С мамой всегда все сводится к выживанию. Это был единственный способ, которым она могла нам помочь.

Каждый мускул моего тела напряжен, когда я крадусь через город к району, который процветает больше, чем мой. Часовая башня в центре города пробивает час, и я вздрагиваю, потому что скоро улицы будут полны людей.

Таверна «Танцующий медведь» совершенно безмолвна, исчезло теплое сияние, музыка и гул голосов, которые обычно льются из закрытых ставен. Все посетители спят. Здание трехэтажное, полностью построенное из кирпича, с примыкающей конюшней, соединенной со вторым этажом, который простирается над переулком.

Я нахожу мамину шаль, брошенную в кучу прямо здесь, на узкой улице между зданиями. Глубокая печаль охватывает меня, когда я вхожу в конюшню и нахожу ее лежащей на сене в ближайшем пустом стойле.

Здесь теплее, чем в нашем доме, а сено мягче, чем наши кровати. Я хмурюсь, глядя на шнуровку корсета ее платья, которая все еще расстегнута, обнажая форму ее маленьких грудей. Ее юбки задраны до колен, а обнаженная кожа ног синяя и покрыта мурашками от холода. Я находила маму и в худшем состоянии.

Волосы моей мамы цвета кукурузы наполовину спутались на ее лице, я сажусь рядом с ней и откидываю их, мои пальцы цепляются за узлы. Она выглядит почти спокойной, погруженная в глубокий сон. Ее черты лица такие же изящные, как у Дейрдре: маленький нос, губы в форме бутона розы и тонкие брови, обрамляющие маленькие глаза. Несмотря на глубокие морщины под ними, она не выглядит достаточно взрослой, чтобы быть моей матерью.

— Мама, тебе нужно проснуться, — я аккуратно поправляю ее одежду и приподнимаю за плечи.

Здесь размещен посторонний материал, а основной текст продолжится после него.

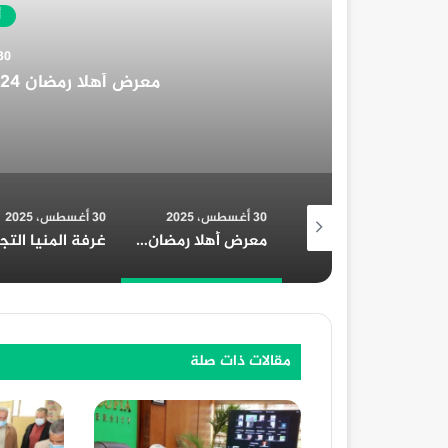
غرفة المنيا 
30 أغسطس، 2025
30 أغسطس، 2025
23 أغسطس، 2025
3 محضر تمويني خلال حملات مكثفة علي مدار يومين بالمنوفية
معرض أهلا رمضان 2024 في محافظة قنا: دليل شامل
غرفة المنيا التجارية تُهنئ الرئيس السيسي بمناسبة الولاية الجديدة
مقالات ذات صلة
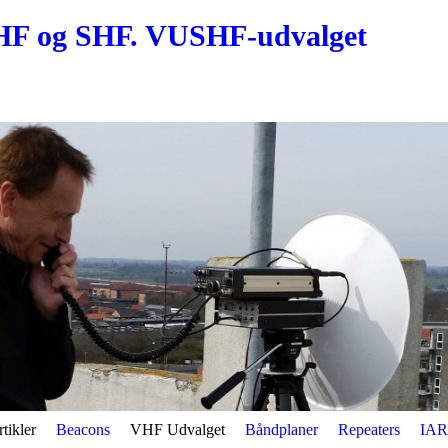
HF og SHF. VUSHF-udvalget
tikler
Beacons
VHF Udvalget
Båndplaner
Repeaters
IAR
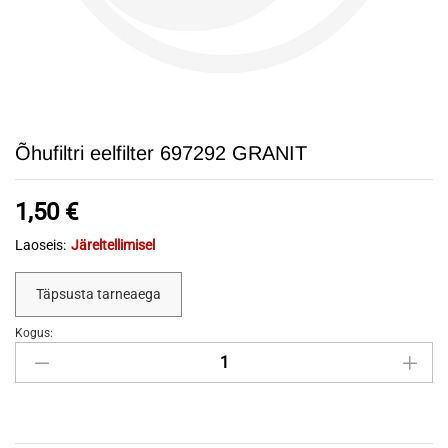
Õhufiltri eelfilter 697292 GRANIT
1,50
€
Laoseis:
Järeltellimisel
Täpsusta tarneaega
Kogus:
Õhufiltri
eelfilter
697292
GRANIT
quantity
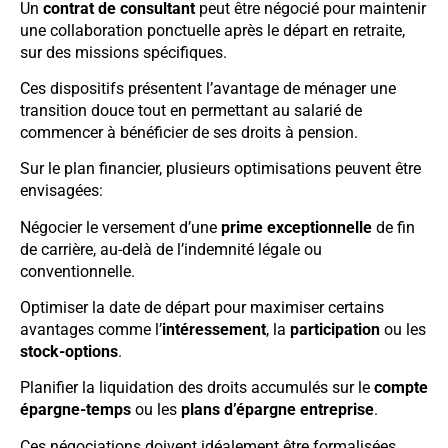
Un
contrat de consultant
peut être négocié pour maintenir
une collaboration ponctuelle après le départ en retraite,
sur des missions spécifiques.
Ces dispositifs présentent l’avantage de ménager une
transition douce tout en permettant au salarié de
commencer à bénéficier de ses droits à pension.
Sur le plan financier, plusieurs optimisations peuvent être
envisagées:
Négocier le versement d’une
prime exceptionnelle
de fin
de carrière, au-delà de l’indemnité légale ou
conventionnelle.
Optimiser la date de départ pour maximiser certains
avantages comme l’
intéressement
, la
participation
ou les
stock-options
.
Planifier la liquidation des droits accumulés sur le
compte
épargne-temps
ou les
plans d’épargne entreprise
.
Ces négociations doivent idéalement être formalisées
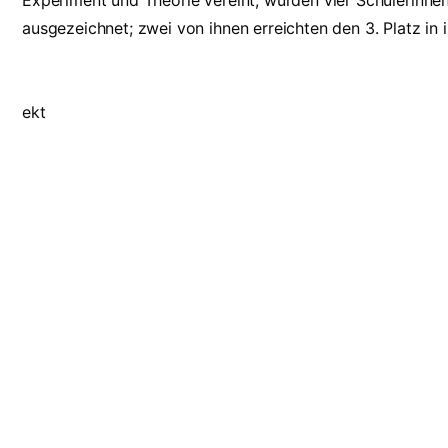
Experiment und Theorie vereint, wurden vier Schülerinne
ausgezeichnet; zwei von ihnen erreichten den 3. Platz in i
ekt
Suche
Wichtige 
Search Button
Search
Vertretungsplan
for:
Fundsachen
HPG-Moodle
Kontakt
Termine
Hans-Purrmann-Gymnasium Speyer
Service/Inform
Otto-Mayer-Str. 2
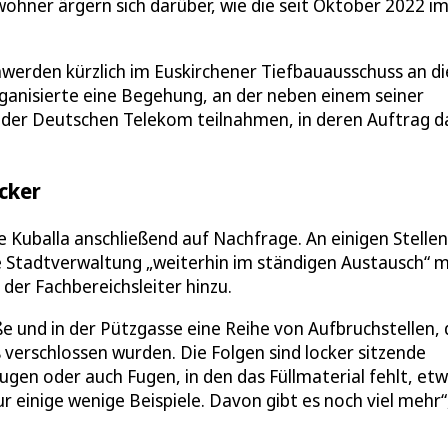
wohner ärgern sich darüber, wie die seit Oktober 2022 i
werden kürzlich im Euskirchener Tiefbauausschuss an di
rganisierte eine Begehung, an der neben einem seiner
r der Deutschen Telekom teilnahmen, in deren Auftrag d
cker
te Kuballa anschließend auf Nachfrage. An einigen Stellen
 Stadtverwaltung „weiterhin im ständigen Austausch“ m
 der Fachbereichsleiter hinzu.
ße und in der Pützgasse eine Reihe von Aufbruchstellen, 
erschlossen wurden. Die Folgen sind locker sitzende
ugen oder auch Fugen, in den das Füllmaterial fehlt, et
r einige wenige Beispiele. Davon gibt es noch viel mehr“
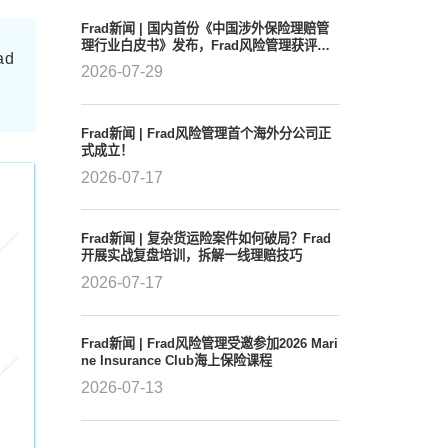
Frad新闻 | 国内首份《中国涉外保险理赔管
理行业白皮书》发布，Frad风险管理获评行
ad
业领军者
2026-07-29
Frad新闻 | Frad风险管理首个海外分公司正
式成立！
2026-07-17
Frad新闻 | 复杂货运险案件如何破局？Frad
开展实战复盘培训，拆解一线理赔技巧
2026-07-17
Frad新闻 | Frad风险管理受邀参加2026 Mari
ne Insurance Club海上保险课程
2026-07-13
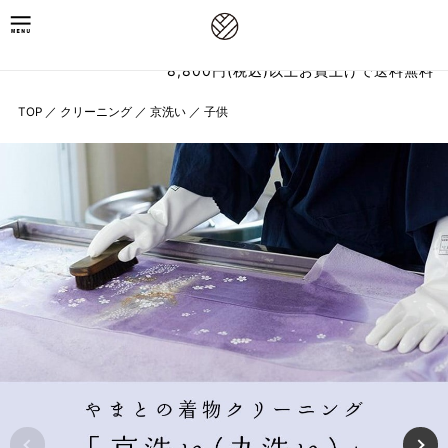
8,800円(税込)以上お買上げで送料無料
TOP
／
クリーニング
／
京洗い
／
子供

Ее глаза открываются в полудреме, останавливаются на мне, а затем снова закрываются.

— Наоми. Я не хотела... — произносит она невнятно. — Я собиралась вернуться, прежде чем ты забеспокоишься.

Мама всегда говорит одно и то же, когда я нахожу ее. Она не плохой человек и не тратит ни цента из наших денег на выпивку, но она слабая женщина, и такие люди нуждаются в защите, а не в осуждении.

Мне понадобилось время, чтобы поднять ее на ноги, обхватив руками за плечи, и я все время наблюдала, как свет дня растекается по небу. Я не хотела ни с кем сталкиваться, пока она была в таком состоянии.

Каждый шаг моей мамы дается ей с трудом, и я вынуждена поддерживать ее каждый раз, когда она спотыкается о неровную брусчатку и чуть не падает на колени. Таверна находится всего в нескольких кварталах от нашей квартиры, но путь до нее кажется бесконечным.

Когда мы проходим мимо большого журчащего фонтана, две рано проснувшиеся женщины пересекают улицу с ведрами воды в руках, их пристальные взгляды мечутся между нами. Как только они оказываются позади нас, они шепчутся и начинают хихикать. Я слышу слова «это снова она» и стискиваю зубы.

Мы поворачиваем за угол, где Матиас Бейкер открывает ставни своего магазина, а его молодая жена суетится, раскладывая горячие буханки хлеба в корзины. Он хмурится на нас из-под густых бровей, и я не могу вынести осуждения в его взгляде.